Mucho discurso para una conclusión: es la hora de combatir, la hora del rearme. Palabras de trueno con contenidos pobres, sino vacíos:¡¡¡ Trump ha traicionado a Europa!!! Gran frase, pero Europa son muchas realidades y no es cierto -es propaganda- que Rusia amenace a Europa. Y si la amenazara, habría que dar otros pasos, tener otro objetivo y no el de la escalada militar. ¿Ya nos hemos olvidado que la dialéctica de la guerra y la paz ha cambiado desde 1945 con la bomba atómica? O es que nos hemos convertido en maoístas de vía estrecha que dicen que la bomba atómica es un tigre de papel. La política de la paz no es universal, pero hoy es el momento de la paz. Lo era hace cinco años, cuando se incumplieron los acuerdos de Minsk (lo ha reconocido Merkel) y se optó por la presión militar (la guerra sorda en el Donbás y las supermaniobralas navales de la OTAN en el Caspio: escalada; respuesta: la invasión rusa, sigue la escalada). Eso no lleva a nada sensato, ni duradero. Zelinsky fue elegido con un programa de paz que abandonó luego, antes de la invasión (no es propaganda rusa, hay numeroso artículos en New Left Review que describen ese giro).

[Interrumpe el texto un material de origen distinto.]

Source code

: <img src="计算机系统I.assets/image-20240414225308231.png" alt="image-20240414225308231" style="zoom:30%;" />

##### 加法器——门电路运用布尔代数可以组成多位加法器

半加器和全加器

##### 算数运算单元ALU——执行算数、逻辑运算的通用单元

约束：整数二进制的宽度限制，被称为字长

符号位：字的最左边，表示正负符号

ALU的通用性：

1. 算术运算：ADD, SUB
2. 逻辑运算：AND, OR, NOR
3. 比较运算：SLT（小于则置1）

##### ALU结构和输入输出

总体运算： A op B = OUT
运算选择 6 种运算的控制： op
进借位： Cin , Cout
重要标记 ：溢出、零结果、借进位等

No estoy de acuerdo con el artículo, en absoluto. ¿Y a qué viene la invocación del antifascismo para referirse a este conflicto? Rusia no es un estado fascista. Se puede discutir el grado de democracia parlamentaria y el grado de autoritarismo (como se puede discutir de EEUU, Reino Unido …o Rumanía), pero sugerir que es un estado fascista no es más que propaganda grosera para facilitar la fobia contra ella.